EXERCISE →
Across the entries that follow, how many lines have the word "linejoin" in them? Give only the number.

EXERCISE MATERIALS →
◇ ◇ ◇

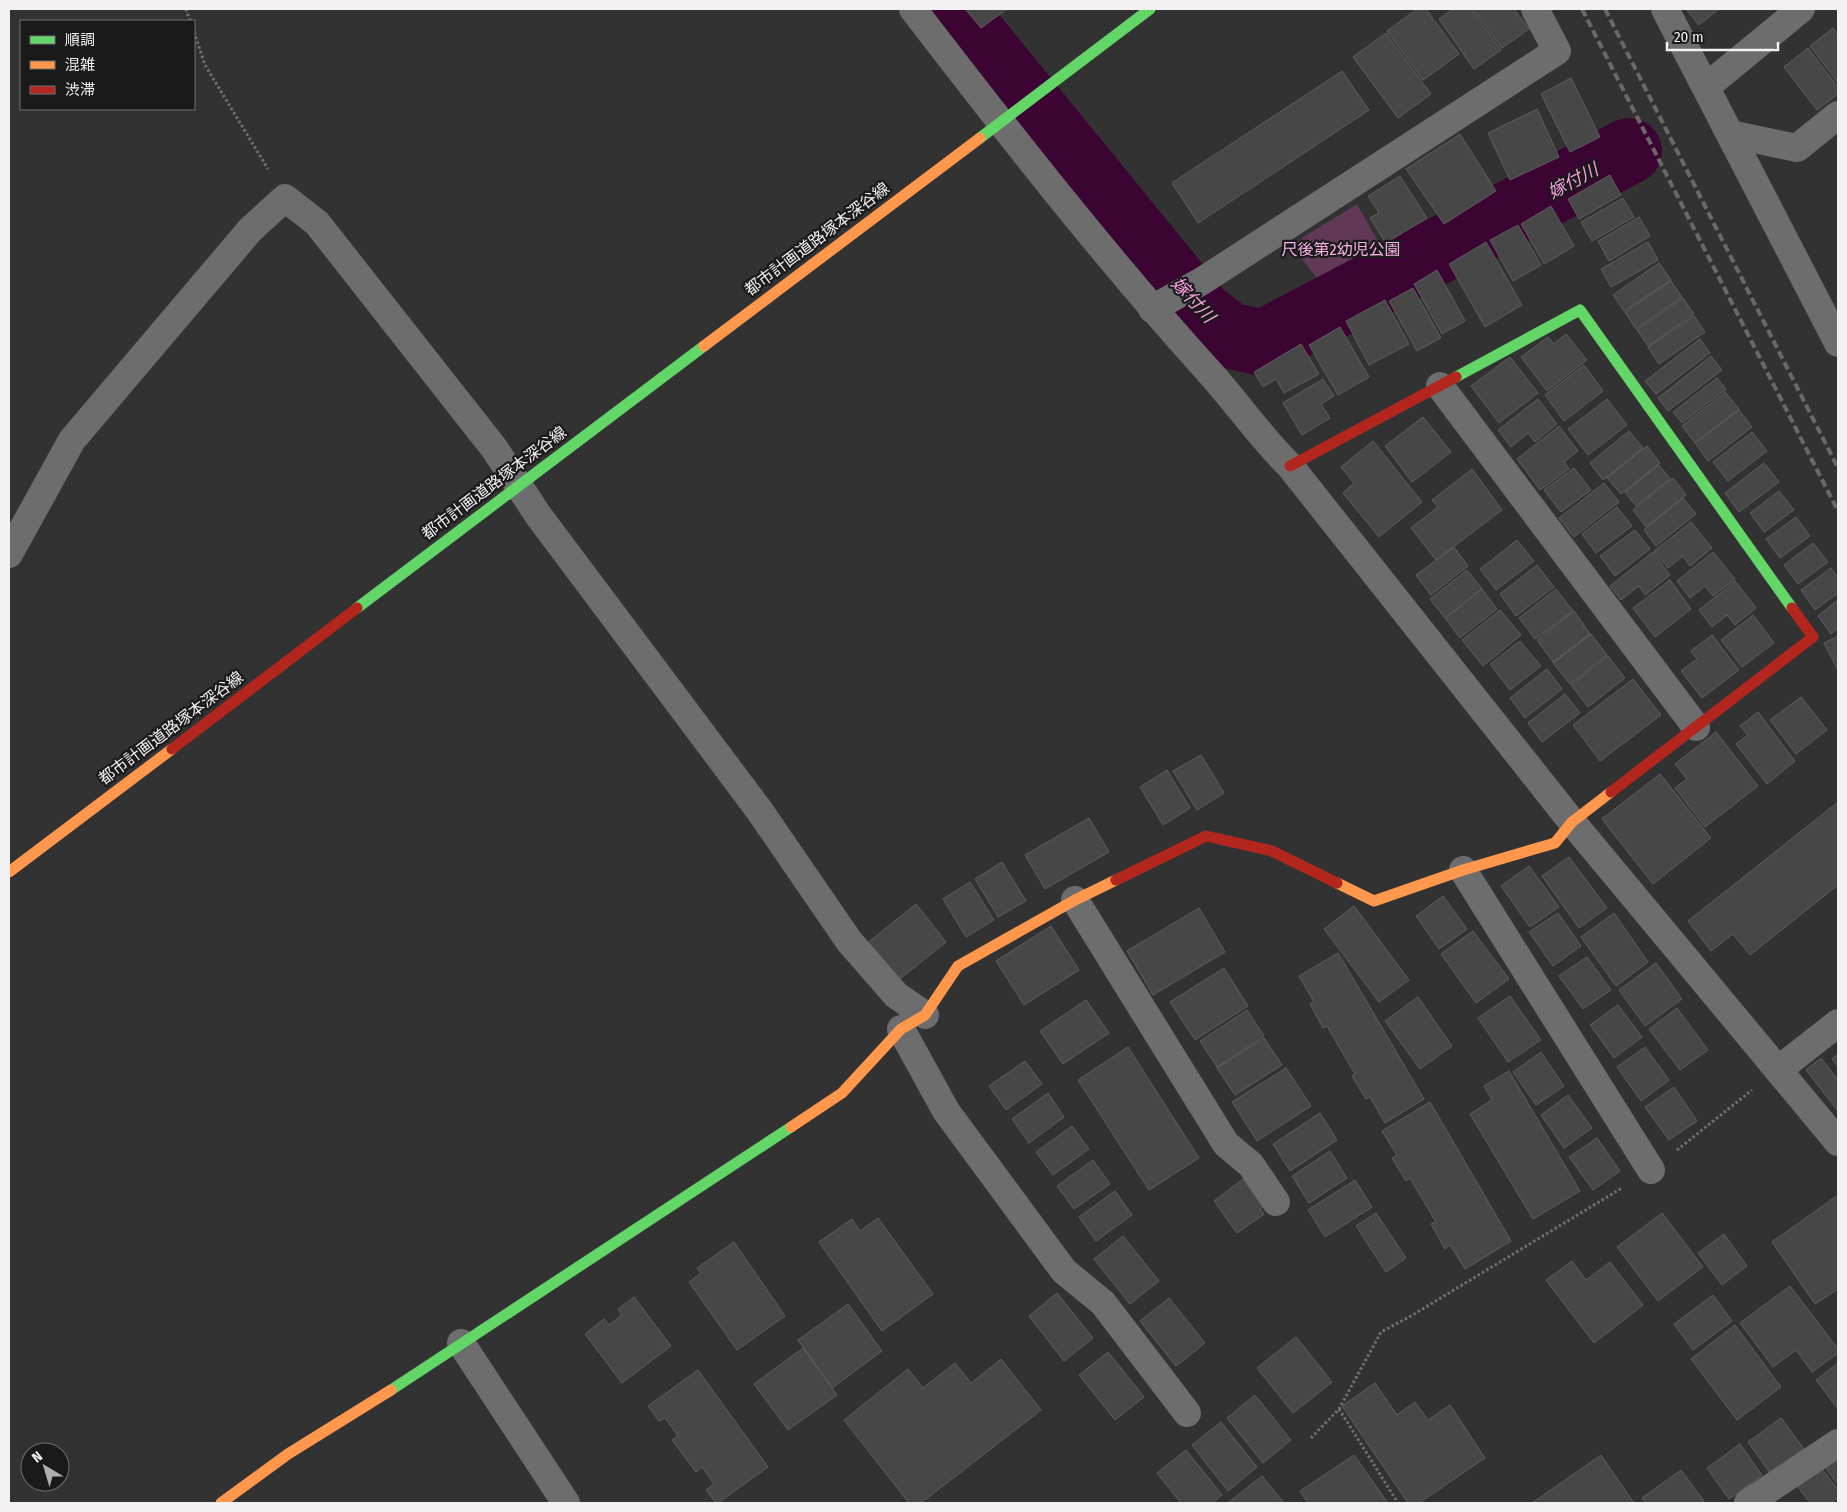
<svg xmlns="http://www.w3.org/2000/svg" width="1847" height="1512" font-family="'Fira Sans Condensed','Noto Sans JP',sans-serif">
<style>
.green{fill:#613856}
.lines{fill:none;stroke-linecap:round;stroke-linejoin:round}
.river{stroke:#3b0432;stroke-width:66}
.building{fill:#484748;stroke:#5f5d5e}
.path{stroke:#717071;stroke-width:3;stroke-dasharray:2.5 2.5;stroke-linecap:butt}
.street{stroke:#6e6d6e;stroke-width:28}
.fast{stroke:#63d668;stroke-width:11}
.slow{stroke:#ff974d;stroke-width:11}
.jam{stroke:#b3261e;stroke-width:11}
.rail{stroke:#6a696a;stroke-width:4;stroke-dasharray:8 4;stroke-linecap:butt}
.labels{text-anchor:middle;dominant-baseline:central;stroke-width:4.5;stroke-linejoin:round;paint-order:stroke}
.street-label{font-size:16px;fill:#f4f1f3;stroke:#1b1a1b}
.park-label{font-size:16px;fill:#fab1e6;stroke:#1b1a1b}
.water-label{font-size:18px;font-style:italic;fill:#f99ee1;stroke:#1b1a1b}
</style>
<rect width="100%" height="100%" fill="#333233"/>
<path class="green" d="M1357,204L1387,257L1327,291L1291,245Z"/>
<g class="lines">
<path class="river" d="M952,9L1200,313L1228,335L1263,343L1629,151"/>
</g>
<g class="building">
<path d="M965,9H1007L981,28Z"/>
<path d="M1417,9H1426L1459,54L1423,80L1387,31Z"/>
<path d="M1453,9H1471L1501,50L1474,69L1439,19Z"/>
<path d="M1473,9H1514L1529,29L1502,48Z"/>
<path d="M1686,9H1719L1699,25Z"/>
<path d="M1833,28L1838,34V83L1810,46Z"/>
<path d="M1386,33L1431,94L1398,118L1353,57Z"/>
<path d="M1808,48L1838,87V94L1817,110L1784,67Z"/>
<path d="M1342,71L1369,110L1198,223L1172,183Z"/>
<path d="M1571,78L1600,137L1570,152L1541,94Z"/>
<path d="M1537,109L1559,157L1510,180L1488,133Z"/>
<path d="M1460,134L1496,191L1444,224L1406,169Z"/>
<path d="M1610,175L1621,195L1579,219L1568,199Z"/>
<path d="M1400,176L1427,218L1386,243L1370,218L1379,213L1368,196Z"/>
<path d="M1623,198L1634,217L1592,241L1581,222Z"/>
<path d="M1551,206L1574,246L1544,264L1521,224Z"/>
<path d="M1639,217L1650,236L1609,261L1598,241Z"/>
<path d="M1518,225L1541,265L1513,281L1490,240Z"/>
<path d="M1486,242L1522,305L1485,327L1449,264Z"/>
<path d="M1648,242L1658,260L1611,287L1601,269Z"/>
<path d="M1659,263L1671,280L1624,311L1613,295Z"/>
<path d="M1437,270L1465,321L1442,334L1414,284Z"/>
<path d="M1671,281L1682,297L1636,329L1625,312Z"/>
<path d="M1413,288L1441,338L1417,351L1389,301Z"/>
<path d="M1683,298L1694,314L1648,346L1637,330Z"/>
<path d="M1385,300L1409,344L1369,365L1346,321Z"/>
<path d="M1694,316L1705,332L1659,364L1648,347Z"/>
<path d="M1340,327L1369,377L1338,395L1309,345Z"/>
<path d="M1566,334L1587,360L1547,391L1521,357L1548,337L1554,344Z"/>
<path d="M1700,339L1710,353L1656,394L1645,381Z"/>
<path d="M1301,344L1319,374L1284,393L1276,379L1263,387L1254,372Z"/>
<path d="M1711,356L1722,370L1668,411L1658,398Z"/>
<path d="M1510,357L1538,393L1499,423L1471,386Z"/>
<path d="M1584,365L1603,391L1564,421L1545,395Z"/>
<path d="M1717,378L1726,389L1682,423L1673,412Z"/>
<path d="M1323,379L1334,396L1321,404L1330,418L1302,435L1283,403Z"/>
<path d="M1725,392L1739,409L1695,443L1682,426Z"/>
<path d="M1538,399L1557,424L1535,442L1528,433L1511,447L1498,430Z"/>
<path d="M1607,399L1627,425L1588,455L1568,429Z"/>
<path d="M1739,410L1752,427L1708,461L1695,443Z"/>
<path d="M1423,417L1451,452L1412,482L1385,446Z"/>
<path d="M1559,426L1578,451L1564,462L1569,469L1540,490L1517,459Z"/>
<path d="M1629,431L1643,448L1603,480L1590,463Z"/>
<path d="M1752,432L1767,451L1728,481L1713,462Z"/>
<path d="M1373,441L1422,502L1379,537L1343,493L1354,483L1341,467Z"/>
<path d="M1647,446L1660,463L1621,494L1607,478Z"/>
<path d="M1764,463L1779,482L1739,512L1725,493Z"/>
<path d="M1659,465L1670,479L1636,506L1625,492Z"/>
<path d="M1574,468L1591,490L1561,512L1544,490Z"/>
<path d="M1472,469L1502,510L1436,560L1411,528L1438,507L1432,500Z"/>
<path d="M1673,478L1686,495L1646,527L1633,510Z"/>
<path d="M1604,483L1619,502L1574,537L1559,518Z"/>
<path d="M1779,491L1794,510L1764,532L1750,513Z"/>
<path d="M1683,498L1696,514L1656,546L1644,530Z"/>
<path d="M1617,507L1632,526L1596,553L1582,534Z"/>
<path d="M1796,517L1810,536L1780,558L1766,539Z"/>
<path d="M1691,522L1712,548L1690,566L1683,556L1668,568L1654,551Z"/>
<path d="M1635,530L1650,549L1615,576L1600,556Z"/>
<path d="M1517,540L1534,561L1496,590L1480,569Z"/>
<path d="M1813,543L1828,562L1798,584L1784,565Z"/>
<path d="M1454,547L1468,566L1431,595L1416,575Z"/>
<path d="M1653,552L1670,575L1645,595L1639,586L1621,600L1610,586Z"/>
<path d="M1713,552L1735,579L1713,596L1705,586L1690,598L1677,581Z"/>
<path d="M1537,565L1554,587L1516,616L1500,594Z"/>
<path d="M1831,568L1838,578V593L1815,610L1801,590Z"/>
<path d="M1467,570L1482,589L1445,618L1430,599Z"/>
<path d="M1670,580L1691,609L1655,637L1633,608Z"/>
<path d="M1735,581L1756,608L1735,625L1727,615L1712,627L1699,610Z"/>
<path d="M1482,589L1497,609L1460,638L1445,618Z"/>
<path d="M1556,589L1573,611L1535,639L1519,618Z"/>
<path d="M1838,600V628L1831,634L1818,616Z"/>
<path d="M1500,610L1521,635L1483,666L1462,640Z"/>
<path d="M1574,611L1590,634L1553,662L1537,640Z"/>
<path d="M1753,615L1774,643L1742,667L1721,640Z"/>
<path d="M1591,634L1607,655L1570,684L1553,663Z"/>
<path d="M1712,635L1739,670L1702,698L1681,671L1697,659L1691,651Z"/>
<path d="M1838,636V670L1824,643Z"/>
<path d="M1520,641L1541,666L1510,690L1490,664Z"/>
<path d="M1608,656L1625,678L1588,707L1571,685Z"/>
<path d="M1547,669L1562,689L1525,718L1510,698Z"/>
<path d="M1633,679L1661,715L1600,761L1573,725Z"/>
<path d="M1565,694L1580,713L1542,742L1528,723Z"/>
<path d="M1801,697L1827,730L1796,754L1770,720Z"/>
<path d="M1758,712L1795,761L1767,784L1736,744L1748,735L1740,726Z"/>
<path d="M1716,732L1758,786L1705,827L1675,788L1687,779L1675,764Z"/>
<path d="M1201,755L1224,793L1197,810L1173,771Z"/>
<path d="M1167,770L1190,808L1163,825L1140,787Z"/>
<path d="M1660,774L1711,838L1653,884L1602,819Z"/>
<path d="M1838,802V885L1750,955L1733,934L1711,951L1688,921Z"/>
<path d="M1089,818L1109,852L1045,889L1025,855Z"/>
<path d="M1569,857L1607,908L1579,928L1542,876Z"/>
<path d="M1002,862L1026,901L998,917L975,879Z"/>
<path d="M1529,866L1559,907L1530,927L1501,886Z"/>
<path d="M970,882L994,920L966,937L943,899Z"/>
<path d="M1443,896L1467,929L1439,949L1416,916Z"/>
<path d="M916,904L946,942L896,982L866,944Z"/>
<path d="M1354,906L1409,980L1379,1002L1324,929Z"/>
<path d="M1199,908L1225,952L1153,995L1127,951Z"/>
<path d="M1558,913L1581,946L1553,966L1529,932Z"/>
<path d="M1614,913L1648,962L1616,986L1581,937Z"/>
<path d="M1051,926L1079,970L1024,1005L996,961Z"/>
<path d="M1473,931L1509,979L1476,1003L1441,954Z"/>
<path d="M1338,953L1424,1099L1385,1123L1370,1097L1366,1099L1352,1076L1355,1074L1327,1026L1323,1028L1310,1004L1314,1002L1299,976Z"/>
<path d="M1587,957L1611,990L1583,1009L1559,976Z"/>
<path d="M1656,963L1682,999L1645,1026L1619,990Z"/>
<path d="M1224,968L1248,1006L1195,1040L1170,1002Z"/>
<path d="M1510,996L1541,1040L1508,1062L1478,1018Z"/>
<path d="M1418,997L1452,1046L1420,1069L1385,1021Z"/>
<path d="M1086,1000L1109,1033L1063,1064L1040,1031Z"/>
<path d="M1618,1005L1642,1037L1614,1058L1590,1025Z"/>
<path d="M1677,1008L1708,1050L1680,1070L1649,1029Z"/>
<path d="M1247,1010L1264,1036L1217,1067L1200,1041Z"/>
<path d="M1264,1038L1282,1065L1235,1095L1217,1068Z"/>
<path d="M1128,1047L1199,1158L1149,1190L1078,1080Z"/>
<path d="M1645,1047L1669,1080L1641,1101L1617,1067Z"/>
<path d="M1541,1052L1564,1086L1536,1105L1513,1072Z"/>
<path d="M1838,1054V1067L1832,1059Z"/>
<path d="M1821,1058L1838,1080V1111L1806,1070Z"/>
<path d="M1025,1061L1042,1084L1006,1110L989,1086Z"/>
<path d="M1286,1068L1311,1106L1257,1141L1232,1102Z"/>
<path d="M1509,1071L1580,1191L1533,1219L1470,1114L1492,1100L1484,1086Z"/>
<path d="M1674,1087L1697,1121L1669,1140L1645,1107Z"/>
<path d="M1048,1093L1064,1117L1029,1143L1012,1119Z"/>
<path d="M1568,1095L1592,1128L1564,1148L1541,1115Z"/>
<path d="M1430,1102L1511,1241L1465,1269L1450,1245L1445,1249L1431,1224L1436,1222L1410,1178L1406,1181L1392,1158L1397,1155L1382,1131Z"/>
<path d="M1320,1113L1337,1140L1290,1171L1273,1144Z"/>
<path d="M1072,1126L1089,1149L1053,1175L1036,1152Z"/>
<path d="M1597,1138L1620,1171L1593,1190L1569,1157Z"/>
<path d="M1330,1151L1347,1178L1309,1203L1292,1176Z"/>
<path d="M1093,1160L1110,1184L1074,1209L1057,1186Z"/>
<path d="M1243,1179L1263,1207L1260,1209L1264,1214L1237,1233L1214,1201Z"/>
<path d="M1355,1180L1372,1207L1325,1237L1308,1210Z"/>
<path d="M1115,1191L1132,1215L1096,1241L1079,1217Z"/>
<path d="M1838,1195V1289L1815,1304L1772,1242Z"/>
<path d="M1376,1213L1406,1258L1386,1272L1356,1226Z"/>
<path d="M1662,1213L1703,1267L1658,1301L1617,1247Z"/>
<path d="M878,1218L933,1294L882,1331L819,1242L852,1219L860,1231Z"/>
<path d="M1724,1234L1747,1266L1722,1285L1698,1253Z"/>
<path d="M1123,1236L1159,1281L1130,1304L1094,1259Z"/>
<path d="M734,1242L785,1316L737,1350L689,1282L701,1273L697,1268Z"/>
<path d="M1572,1261L1586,1280L1610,1262L1643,1305L1594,1343L1546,1280Z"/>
<path d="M1790,1286L1838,1349V1353L1812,1372L1796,1350L1773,1367L1740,1323Z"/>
<path d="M1057,1293L1093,1338L1064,1361L1029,1316Z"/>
<path d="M1713,1295L1732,1321L1693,1350L1674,1324Z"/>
<path d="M634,1297L671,1346L622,1383L585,1334L604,1319L609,1325L622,1315L618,1309Z"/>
<path d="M1169,1298L1205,1343L1176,1366L1140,1321Z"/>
<path d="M848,1304L882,1351L832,1388L798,1340Z"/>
<path d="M1735,1325L1781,1387L1737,1420L1691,1359Z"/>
<path d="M1296,1337L1332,1382L1293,1413L1257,1368Z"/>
<path d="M803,1348L837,1395L788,1430L754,1384Z"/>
<path d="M1108,1352L1144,1397L1115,1420L1079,1375Z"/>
<path d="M1001,1359L1041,1410L921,1503H909L844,1420L908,1369L923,1388L955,1363L971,1383Z"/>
<path d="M1838,1363V1409L1816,1380Z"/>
<path d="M698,1370L768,1467L718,1503H716L706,1490L714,1484L702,1467L696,1472L672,1440L678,1436L665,1418L659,1421L648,1406Z"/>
<path d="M1375,1383L1397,1415L1415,1402L1428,1420L1450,1405L1485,1458L1419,1503H1408L1342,1406Z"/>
<path d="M1255,1395L1291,1440L1263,1463L1227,1418Z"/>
<path d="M1781,1418L1804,1449L1770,1473L1748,1442Z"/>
<path d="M1221,1422L1257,1467L1228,1491L1192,1445Z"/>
<path d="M1740,1444L1762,1475L1729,1499L1707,1468Z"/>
<path d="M1186,1450L1222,1495L1212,1503H1181L1157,1473Z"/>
<path d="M1838,1453V1485L1823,1464Z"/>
<path d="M1354,1455L1388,1503H1308L1300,1491Z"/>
<path d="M1601,1455L1634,1503H1532Z"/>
<path d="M1820,1466L1838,1490V1498L1830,1503H1810L1796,1484Z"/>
<path d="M1681,1470L1704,1501L1701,1503H1646L1642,1498Z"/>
<path d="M1262,1476L1284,1503H1230L1229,1502Z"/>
</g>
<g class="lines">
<g class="path">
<path d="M186,9L190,21"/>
<path d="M194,32L205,65L268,169"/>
<path d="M1677,1150L1752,1090"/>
<path d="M1339,1409L1398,1503"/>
<path d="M1311,1438L1339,1409L1381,1332L1411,1316L1622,1188"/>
</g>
<g class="street">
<path d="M913,9C1009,134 1106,258 1211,374C1238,404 1261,438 1290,466L1572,822L1838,1142"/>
<path d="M1665,9L1838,343"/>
<path d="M1706,87L1801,9"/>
<path d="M1730,134L1797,148L1838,115"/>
<path d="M1152,309L1202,281L1557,51L1535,9"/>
<path d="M1440,386L1696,727"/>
<path d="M9,554L72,440L250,230L285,198L317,223L494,448L538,515L759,810L849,941L896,995L925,1015"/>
<path d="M1463,870L1651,1170"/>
<path d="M1075,900L1226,1144L1251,1165L1276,1202"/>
<path d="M901,1029L946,1111L1064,1271L1103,1303L1187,1413"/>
<path d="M1778,1070L1838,1023"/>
<path d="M461,1343L566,1503"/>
<path d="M1748,1503L1838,1443"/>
</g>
<g class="fast">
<path d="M980,138L1150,9"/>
<path d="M1456,377L1580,310L1792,608"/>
<path d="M357,608L704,346"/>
<path d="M391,1390L791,1127"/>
</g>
<g class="slow">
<path d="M704,346L980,138"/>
<path d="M9,872L172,749"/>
<path d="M1337,883L1374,901L1463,870L1555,843L1572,822L1611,792"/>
<path d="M791,1127L842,1093L901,1029L925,1015L958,966L1075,900L1116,880"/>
<path d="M221,1503L288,1454L391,1390"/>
</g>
<g class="jam">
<path d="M1290,466L1456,377"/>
<path d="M172,749L357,608"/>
<path d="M1611,792L1813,637L1792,608"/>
<path d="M1116,880L1206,836L1272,851L1337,883"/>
</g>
<g class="rail">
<path d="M1582,9L1838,511"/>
<path d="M1605,9L1838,468"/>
</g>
</g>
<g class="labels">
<g class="street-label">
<text transform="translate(817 239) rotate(-37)">都市計画道路塚本深谷線</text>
<text transform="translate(494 483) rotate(-37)">都市計画道路塚本深谷線</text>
<text transform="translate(171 728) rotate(-37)">都市計画道路塚本深谷線</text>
</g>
<g class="park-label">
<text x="1341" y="249">尺後第2幼児公園</text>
</g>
<g class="water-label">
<text transform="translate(1573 181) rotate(-28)">嫁付川</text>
<text transform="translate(1193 300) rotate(47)">嫁付川</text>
</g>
</g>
<rect width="1847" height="1512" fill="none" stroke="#f4f1f3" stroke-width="20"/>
<rect x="20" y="20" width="175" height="90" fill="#1b1a1b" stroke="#727071"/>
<rect x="30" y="36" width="25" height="8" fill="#63d668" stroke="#727071"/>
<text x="65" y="45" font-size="15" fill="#f4f1f3">順調</text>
<rect x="30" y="61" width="25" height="8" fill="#ff974d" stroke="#727071"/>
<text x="65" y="70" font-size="15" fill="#f4f1f3">混雑</text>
<rect x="30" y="86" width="25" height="8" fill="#b3261e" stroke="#727071"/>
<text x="65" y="95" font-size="15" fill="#f4f1f3">渋滞</text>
<g transform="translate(45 1467) rotate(322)"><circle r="24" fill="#1b1a1b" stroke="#727071"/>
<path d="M0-4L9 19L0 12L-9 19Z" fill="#b0aeb0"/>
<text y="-8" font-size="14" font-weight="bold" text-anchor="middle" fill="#f4f1f3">N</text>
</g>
<path d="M1667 42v8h111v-8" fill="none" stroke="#f4f1f3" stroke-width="2.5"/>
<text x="1674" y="42" font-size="15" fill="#f4f1f3" stroke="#1b1a1b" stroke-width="4" paint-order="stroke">20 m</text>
</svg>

◇ ◇ ◇

OUTPUT BELOW →
2